There’s a reason Black Christmas is listed partly as a comedy on the Internet Movie Database. For a slasher film that has its fair share of genuinely chilling moments, it knows that to get the job done right it has to reference its funny bone. Today’s supposedly “scary” movies should take a tip from the ’74 release, what with their exceedingly gothic undertones and need to hide under childish labels like “torture porn”. And to be honest, I thought today’s film was going to be a complete turkey, so I was pleasantly surprised to be put in my place.
The film’s premise doesn’t exactly stand the test of time when it comes to originality, but as groundwork for some old-fashioned slasher fun, it’s more than acceptable. It’s the holiday season, and for a large group of sorority gals this means an excuse to party hearty. Little do they know that they’re being watched by a heavy breathing, personality cracked madman who’s determined to take them out, one by one. What is the identity of this lunatic? Could he be one of the local policemen? Perhaps the overbearing boyfriend of our main sister, Jessica Bradford? The options are limited, which makes the mystery angle of Black Christmas less than thrilling.

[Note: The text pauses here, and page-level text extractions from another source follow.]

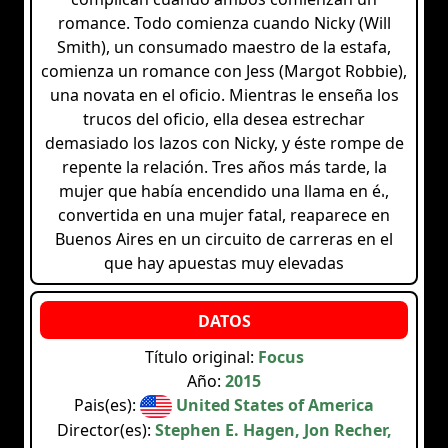
romance. Todo comienza cuando Nicky (Will
Smith), un consumado maestro de la estafa,
comienza un romance con Jess (Margot Robbie),
una novata en el oficio. Mientras le enseña los
trucos del oficio, ella desea estrechar
demasiado los lazos con Nicky, y éste rompe de
repente la relación. Tres años más tarde, la
mujer que había encendido una llama en él,
convertida en una mujer fatal, reaparece en
Buenos Aires en un circuito de carreras en el
que hay apuestas muy elevadas
Título original:
Focus
Año:
2015
Pais(es):
United States of America
Director(es):
Stephen E. Hagen, Jon Recher,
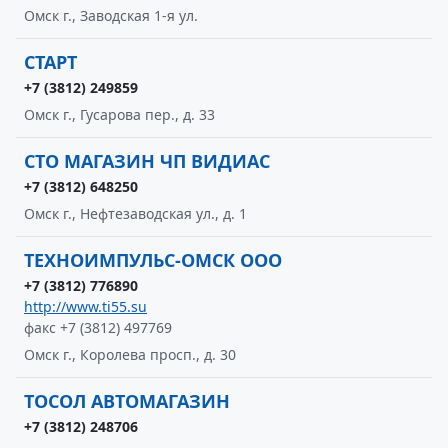
Омск г., Заводская 1-я ул.
СТАРТ
+7 (3812) 249859
Омск г., Гусарова пер., д. 33
СТО МАГАЗИН ЧП ВИДИАС
+7 (3812) 648250
Омск г., Нефтезаводская ул., д. 1
ТЕХНОИМПУЛЬС-ОМСК ООО
+7 (3812) 776890
http://www.ti55.su
факс +7 (3812) 497769
Омск г., Королева просп., д. 30
ТОСОЛ АВТОМАГАЗИН
+7 (3812) 248706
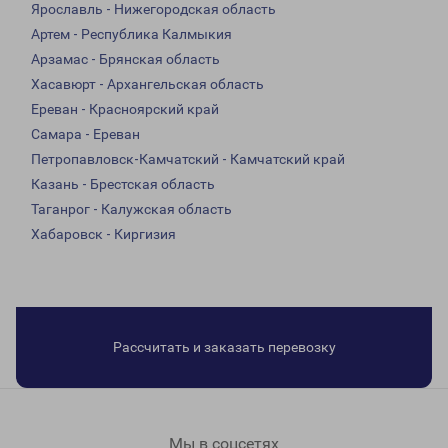
Ярославль - Нижегородская область
Артем - Республика Калмыкия
Арзамас - Брянская область
Хасавюрт - Архангельская область
Ереван - Красноярский край
Самара - Ереван
Петропавловск-Камчатский - Камчатский край
Казань - Брестская область
Таганрог - Калужская область
Хабаровск - Киргизия
Рассчитать и заказать перевозку
Мы в соцсетях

No, it really doesn’t matter who’s behind all of those swanky POV shots, because what we’re all here for is a whole bunch of slashin’. Luckily the victims are interesting and oftentimes hilarious. Why there’s Margot Kidder, playing a character who I swear is named Barbie Coard. It’s a real hoot to watch the handsome actress try to pull off the college type, especially when her entire role boils down to throwing back every type of alcohol you can imagine in every single shot. Andrea Martin is Phyllis, who shuffles about the sorority house in grotesque nightgowns while sporting the kind of hairdo only an old school Barbra Streisand could appreciate. My favorite of the bunch, though, has gotta be Mrs. Mac, the den mother of the clan who has liquor bottles hidden in the most random of locations. It’s Mac who provides the film’s biggest scare when she yanks one out of a dank toilet tank so she can have a juicy swig. Nyang!
Jessica, meanwhile, is forced to play the essentially straight role of the woman besieged by constant terror. She does get a running gag of picking up the phone only to inevitably shout, “Hello? Hello!”, which admittedly becomes funnier with repetition, but otherwise she must run around looking petrified. As played by Olivia Hussey this only works on a base level, since I couldn’t get past her generic expressions and monotone line delivery. Yes, yes, her character must decide whether or not to have an abortion, but this is slight development at best. More interesting by far is the aforementioned boyfriend, a nutty pianist who takes out his aggression on baby grands. Now there’s a role any hammy actor can sink their molars into!
As I said before, Black Christmas definitely works when it comes to delivering a nice basketful of scares. The killer frequently makes haunting, sickening phone calls to the sorority house, composed of multiple voices and sound effects that had me squirming in my seat. And the first murder is definitely going to churn a few stomachs, that’s for certain. Sure, plot holes abound, and the blood effects are downright laughable, looking more like frozen cherry syrup than anything organic, but these are mere quibbles. Looking for comedy mixed with horror? Then rent this puppy today.